Doch damit nicht genug: Benachbarte Fibonaccireihen stehen in einem Verhältnis zueinander, das ungefähr dem Goldenen Schnitt von 1,618 entspricht. Beim Goldenen Schnitt entspricht das Verhältnis der langen Strecke (A+B) zum längeren Teil A dem Verhältnis des größeren Teiles A zum kleineren Teil B. Aus dem Goldenen Schnitt kann man den Goldenen Winkel errechnen, er beträgt ungefähr 137,5 *. Bei der Sonnenblume stehen Blätter am Stiel und Kerne im Goldenen Winkel zueinander. Alles klar?


Verhältnis 1:1,618 - der Goldene Schnitt
Der Goldene Schnitt ermöglicht der Sonnenblume die dichteste Anordnung ihrer Kerne; ihre Stellung im Goldenen Winkel maximiert die Ausnutzung des Sonnenlichts und minimiert die Beschattung durch die Nachbarn. Ebenso fangen Blätter im Goldenen Winkel am meisten Sonnenlicht ein.

Hier ein berechneter Blütenstand mit 1000 Samen, die im Goldenen Winkel zueinander stehen** - oder umgekehrt: Samen, die im Goldenen Winkel zueinander stehen, bilden Fibonacci-Reihen. Capisc'?
Was für ein Blütenstand hier wohl gemeint ist?

Dichte Packung, beste Ausnutzung des Raums – Goldener Winkel und Schnitt begegnen uns in den verschiedensten Naturphänomenen: in den Spiralen von Nautilusmuschel oder Wirbelstürmen, im Verhältnis von Körperlänge und Breite der Flügel von Schmetterlingen, ja sogar in der Doppelhelix der DNS in unseren Zellkernen.
Das Prinzip des Goldenen Schnitts ist den Genen der Organsimen eingeschrieben, fixiert durch die Evolution, die erfolgversprechende Mechanismen belohnt. Die Sonnenblume „weiß“ also durch die genetische Information in ihrer DNS, wie viele Kerne oder Einzelblüten sie in welchem Abstand und Winkel gegeneinander anordnen muss.
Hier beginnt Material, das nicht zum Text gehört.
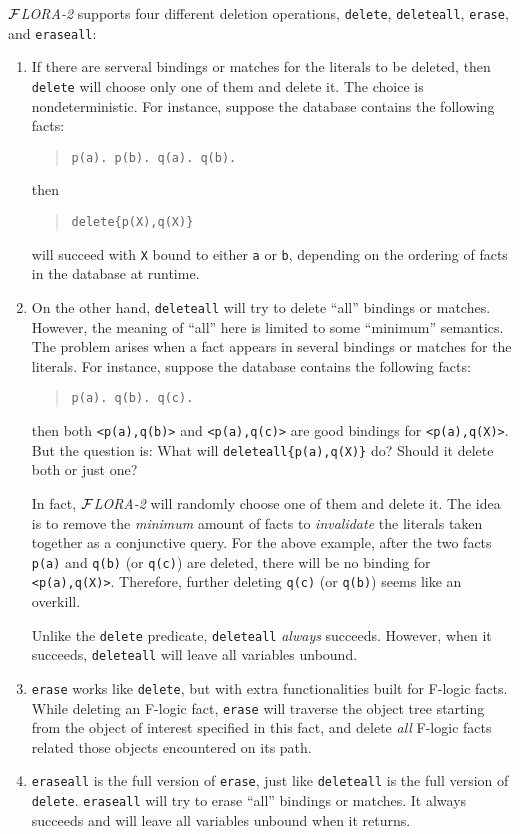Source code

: \documentclass[11pt]{article}
\newcommand{\FLORA}{{\mbox{${\cal F}${\small\it LORA}\rm\emph{-2}}}\xspace}
\newcommand{\fl}{\mbox{F-logic}\xspace}
\begin{document}
\FLORA supports four different deletion operations, {\tt delete},
{\tt deleteall}, {\tt erase}, and {\tt eraseall}:
\begin{enumerate}
\item If there are serveral bindings or matches for
      the literals to be deleted, then {\tt delete} will choose only
      one of them and delete it. The choice is nondeterministic.
      For instance, suppose the database contains the following facts:
      \begin{quote}
      \verb|p(a). p(b). q(a). q(b).|
      \end{quote}
      then
      \begin{quote}
      \verb|delete{p(X),q(X)}|
      \end{quote}
      will succeed with {\tt X} bound to either {\tt a} or {\tt b},
      depending on the ordering of facts in the database at runtime.

\item On the other hand, {\tt deleteall} will try to delete ``all''
      bindings or matches. However, the meaning of ``all'' here is
      limited to some ``minimum'' semantics. The problem arises when
      a fact appears in several bindings or matches for the literals.
      For instance, suppose the database contains the following facts:
      \begin{quote}
      \verb|p(a). q(b). q(c).|
      \end{quote}
      then both \verb|<p(a),q(b)>| and \verb|<p(a),q(c)>| are good
      bindings for \verb|<p(a),q(X)>|. But the question is: What will
      \verb|deleteall{p(a),q(X)}| do? Should it delete both or just one?

      \smallskip

      In fact, \FLORA will randomly choose one of them and delete it.
      The idea is to remove the \emph{minimum} amount of facts to
      \emph{invalidate} the literals taken together as a conjunctive
      query. For the above example, after the two facts {\tt p(a)} and
      {\tt q(b)} (or {\tt q(c)}) are deleted, there will be no binding for
      \verb|<p(a),q(X)>|. Therefore, further deleting {\tt q(c)}
      (or {\tt q(b)}) seems like an overkill.

      \smallskip

      Unlike the {\tt delete} predicate, {\tt deleteall} \emph{always}
      succeeds. However, when it succeeds, {\tt deleteall} will leave
      all variables unbound.

\item {\tt erase} works like {\tt delete}, but with extra functionalities
      built for \fl facts. While deleting an \fl fact, {\tt erase}
      will traverse the object tree starting from the object of
      interest specified in this fact, and delete \emph{all} \fl facts
      related those objects encountered on its path.

\item {\tt eraseall} is the full version of {\tt erase}, just like {\tt deleteall}
      is the full version of {\tt delete}. {\tt eraseall} will try to erase
      ``all'' bindings or matches. It always succeeds and will leave all
      variables unbound when it returns.
\end{enumerate}
\end{document}
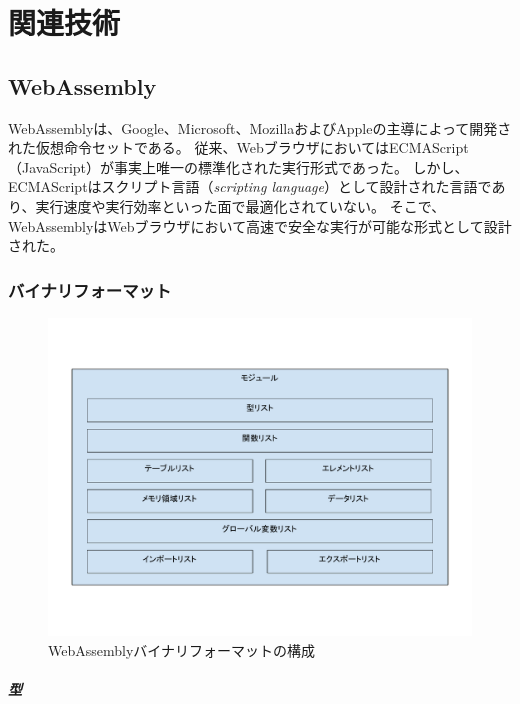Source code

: \chapter{関連技術}
\label{chap:related_works}

\section{WebAssembly}

WebAssemblyは、Google、Microsoft、MozillaおよびAppleの主導によって開発された仮想命令セットである\cite{webassembly}。
従来、WebブラウザにおいてはECMAScript（JavaScript）が事実上唯一の標準化された実行形式であった。
しかし、ECMAScriptはスクリプト言語（{\it scripting language}）として設計された言語であり\cite{ecma2018}、実行速度や実行効率といった面で最適化されていない。
そこで、WebAssemblyはWebブラウザにおいて高速で安全な実行が可能な形式として設計された。

\subsection{バイナリフォーマット}

\begin{figure}[htbp]
  \caption{WebAssemblyバイナリフォーマットの構成}
  \label{fig:wasm_module}
  \begin{center}
    \includegraphics[bb=0 0 800 600,width=12cm]{img/wasm_module.pdf}
  \end{center}
\end{figure}

\paragraph{型}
Auf dem Zahlenverhältnis des Goldenen Schnitts baut sich die Ästhetik nicht nur der westlichen Kunst auf. Die Idealproportionen nach dem Goldenen Schnitt finden sich in den Bildern Leonardo da Vincis genauso wie in der Kuppel des Tadsch Mahal oder des Doms von Florenz, in den Tempeln der Akropolis wie in den Geigen Stradivaris. Und in den berühmen Sonnenblumen Van Goghs? Goldener Schnitt allüberall:

Goldener Schnitt

Es würde einen nicht wundern, wenn auch unser ästhetischer Geschmack in unseren Genen fixiert wäre.